--- start of TEXT SHOWN ---

Although IP address lookup schemes using ternary content addressable memory (TCAM) can perform high speed packet forwarding, TCAM is much more expensive than ordinary memory in implementation cost. As a low-cost solution, binary search algorithms such as a binary trie or a binary search tree have been widely studied. This paper proposes an efficient IP address lookup scheme using balanced binary search with minimal entries and optimal prefix vectors. In the previous scheme with prefix vectors, there were numerous pairs of nearly identical entries with duplicated prefix vectors. In our scheme, these overlapping entries are combined, thereby minimizing entries and eliminating the unnecessary prefix vectors. As a result, the small balanced binary search tree can be constructed and used for a software-based address lookup in small-sized routers. The performance evaluation results show that the proposed scheme offers faster lookup speeds along with reduced memory requirements. key words: IP address lookup, balanced binary search, minimal entry, optimal prefix vector
Introduction
Due to a tremendous increase in internet traffic and the adoption of optical transmission technologies, routers should be able to forward massive packets at several gigabits per second. For the packet forwarding, IP address lookup determines the output port of incoming packets by looking up a destination IP address in the forwarding table. Nowadays, in order to avoid wasting address space, the prefixes have variable lengths from 8 to 32 bits for the arbitrary aggregation of IP addresses. Therefore, IP address lookup becomes more complicated because the longest matching prefix must be found from among multiple matching prefixes [1] .

--- end of TEXT SHOWN ---
--- start of STORED DATA ---

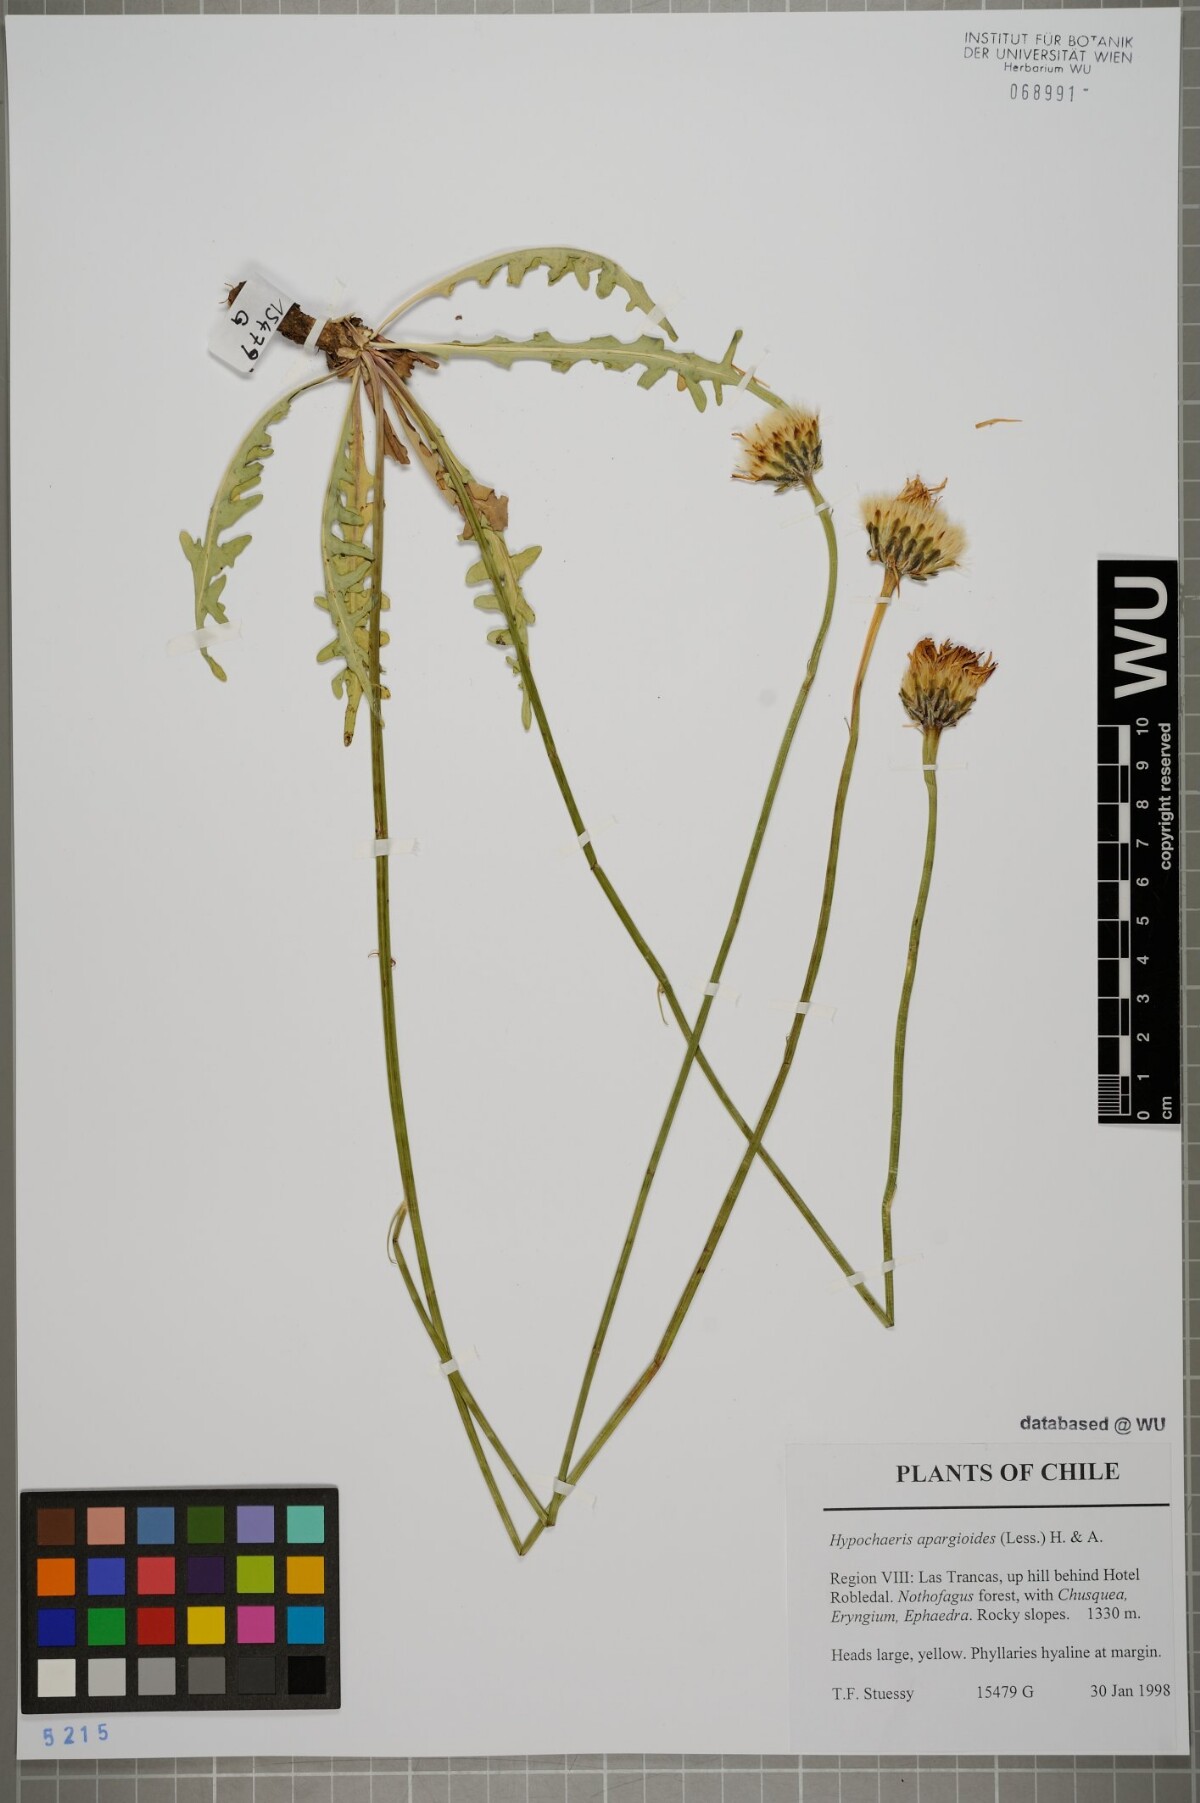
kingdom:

--- end of STORED DATA ---

▶ _STATED GOAL_:
Answer these questions from the text on IP address lookup:
1. Compared with ordinary memory, what is TCAM much more expensive in?
2. What range of lengths do prefixes have?
3. What did the previous scheme with prefix vectors have numerous pairs of?

▶ _TASK ANSWER_:
1. Implementation cost.
2. From 8 to 32 bits.
3. Nearly identical entries with duplicated prefix vectors.